Dragstar's maximum acceleration

[cmcd]

Homework Statement

A dragstar which weighs 1000kg has a wheelbase 6m long and is assumed to have an unlimited amount of power available to the rear wheels. If the centre of mass of the vehicle is situated 1m forward of and 0.5m above the contact point of the rear wheels and the coefficient of static friction of the tyre/track interface is 0.6 the maximum acceleration which can be developed before the front wheels lift off is...

A- 3.24m/s^2
B - 9.81m/s^2
C- 19.62m/s^2
D- 5.89m/s^2
E- 7.34m/s^2

http://s1372.photobucket.com/user/cmcdona22/media/002_zps0563b57c.jpg.html?sort=3&o=1
http://s1372.photobucket.com/user/cmcdona22/media/003_zps3253eaf5.jpg.html?sort=3&o=0

Homework Equations

F= ma
F_fric= μR

The Attempt at a Solution

Moments about C.o.G. - horizontal distance x vertical force
2R_A x X =2R_B x ( L - X)
2R_A = 2R_B x (L - X)/X

2R_A + 2R_B = mg

2R_B( 1 + (L - X)/X) = mg
2R_B = [X/L] mg

2R_A = [(L - X)/L] mg

Moment about C.o.G. - vertical distance x horizontal force

M_(about A - The rear wheel) = 0 ... for the car not to lift.


vert force x horiz dist
M_A = 2[(X)/L]mg x (L-X) - 2[(X)/L]m ( a - gμ ) x .5

M_A = 0

a_max = 15.886m/s^2

Am I doing the moments wrong?
Or have I gone wrong elsewhere?
Thanks very much,
cmcd

 

[mfb]

Moments about C.o.G. - horizontal distance x vertical force
2R_A x X =2R_B x ( L - X)

What about vertical distance * horizontal force? The dragster is accelerating.

2R_A + 2R_B = mg

That would make the dragster fly upwards like an airplane.

Where did you use "before the front wheels lift off"? What does that condition mean? Every lower acceleration is possible as well - but there is something special about this point.

M_(about A - The rear wheel) = 0 ... for the car not to lift.

Okay.

vert force x horiz dist
M_A = 2[(X)/L]mg x (L-X) - 2[(X)/L]m ( a - gμ ) x .5

I have no idea what you calculate here.

 

[.Scott]

The coefficient of friction is supplied. How could that value influence the answer?

A warning: Once you calculate the correct answer, you will note that it is either exactly one of the choices they provide or a bit less. If it's a bit less, it's because you took into account the stated fact that only the rear wheels can deliver power but they did not.

 

[cmcd]

@mfb,

The piece where you have no idea what I'm trying to calculate is the vertical distance * horizontal force.

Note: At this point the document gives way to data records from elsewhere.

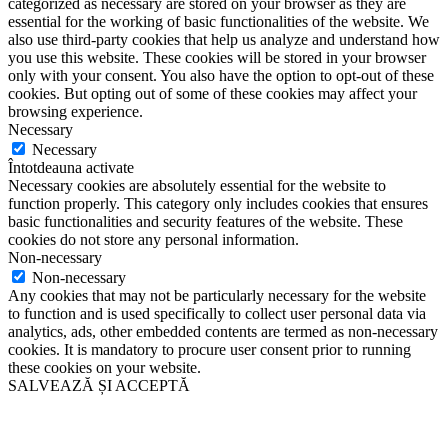
categorized as necessary are stored on your browser as they are
essential for the working of basic functionalities of the website. We
also use third-party cookies that help us analyze and understand how
you use this website. These cookies will be stored in your browser
only with your consent. You also have the option to opt-out of these
cookies. But opting out of some of these cookies may affect your
browsing experience.
Necessary
Necessary
Întotdeauna activate
Necessary cookies are absolutely essential for the website to
function properly. This category only includes cookies that ensures
basic functionalities and security features of the website. These
cookies do not store any personal information.
Non-necessary
Non-necessary
Any cookies that may not be particularly necessary for the website
to function and is used specifically to collect user personal data via
analytics, ads, other embedded contents are termed as non-necessary
cookies. It is mandatory to procure user consent prior to running
these cookies on your website.
SALVEAZĂ ȘI ACCEPTĂ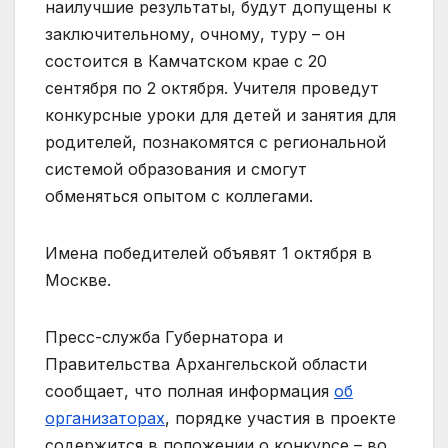
наилучшие результаты, будут допущены к
заключительному, очному, туру – он
состоится в Камчатском крае с 20
сентября по 2 октября. Учителя проведут
конкурсные уроки для детей и занятия для
родителей, познакомятся с региональной
системой образования и смогут
обменяться опытом с коллегами.
Имена победителей объявят 1 октября в
Москве.
Пресс-служба Губернатора и
Правительства Архангельской области
сообщает, что полная информация
об
организаторах
, порядке участия в проекте
содержится в положении о конкурсе – во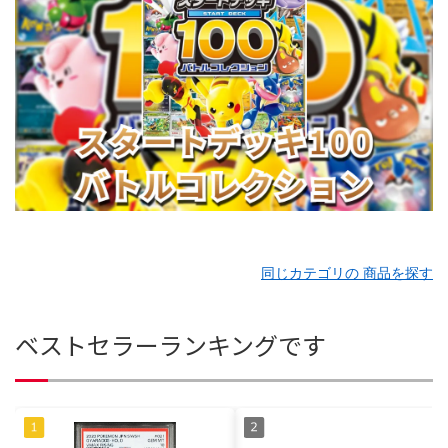
同じカテゴリの 商品を探す
ベストセラーランキングです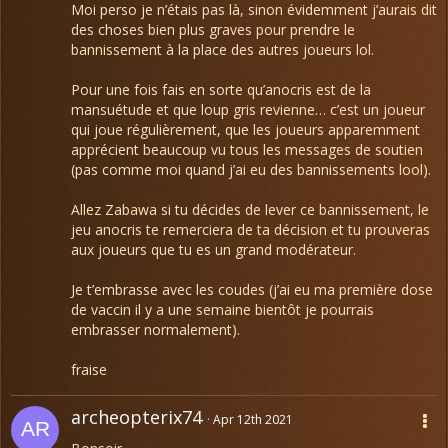
Moi perso je n’étais pas là, sinon évidemment j’aurais dit
des choses bien plus graves pour prendre le
bannissement à la place des autres joueurs lol.
Pour une fois fais en sorte qu’anocris est de la
mansuétude et que loup gris revienne… c’est un joueur
qui joue régulièrement, que les joueurs apparemment
apprécient beaucoup vu tous les messages de soutien
(pas comme moi quand j’ai eu des bannissements lool).
Allez Zabawa si tu décides de lever ce bannissement, le
jeu anocris te remerciera de ta décision et tu prouveras
aux joueurs que tu es un grand modérateur.
Je t’embrasse avec les coudes (j’ai eu ma première dose
de vaccin il y a une semaine bientôt je pourrais
embrasser normalement).
fraise
archeopterix74
Apr 12th 2021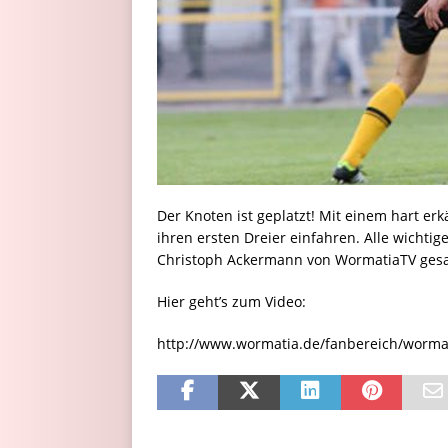
Der Knoten ist geplatzt! Mit einem hart er
ihren ersten Dreier einfahren. Alle wicht
Christoph Ackermann von WormatiaTV gesa
Hier geht’s zum Video:
http://www.wormatia.de/fanbereich/wormat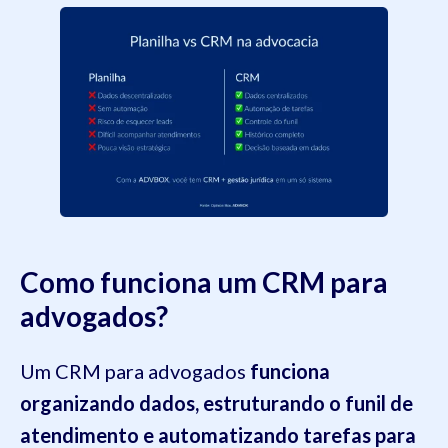
Como funciona um CRM para
advogados?
Um CRM para advogados
funciona
organizando dados, estruturando o funil de
atendimento e automatizando tarefas para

.5 is the vertical distance, Y in the image I attached.

I took the weight at the front wheel to be the reaction force, is that not right?

@.Scott,

Hey .Scott, well it should affect the horizontal force opposite to the motion of the car. And since both wheels experience different reaction forces there's a different amount of friction that they both experience: the rear wheels experience more than the front wheels. The moment about the rear wheels I tried to calculate by multiplying the reaction force at the front wheels by the horizontal distance from the C.o.G. and set it equal to the vertical distance from the C.o.G. by the force due to acceleration.

 

[.Scott]

@.Scott,

Hey .Scott, well it should affect the horizontal force opposite to the motion of the car. And since both wheels experience different reaction forces there's a different amount of friction that they both experience: the rear wheels experience more than the front wheels. The moment about the rear wheels I tried to calculate by multiplying the reaction force at the front wheels by the horizontal distance from the C.o.G. and set it equal to the vertical distance from the C.o.G. by the force due to acceleration.

Let me be more explicit. Given your coefficient of friction, is there any possibility of the front wheels leaving the ground?

 

[mfb]

The piece where you have no idea what I'm trying to calculate is the vertical distance * horizontal force.

Where does your expression for the horizontal force come from?

I took the weight at the front wheel to be the reaction force, is that not right?

Which weight at the front wheel? The equations you have so far are not suitable to get it.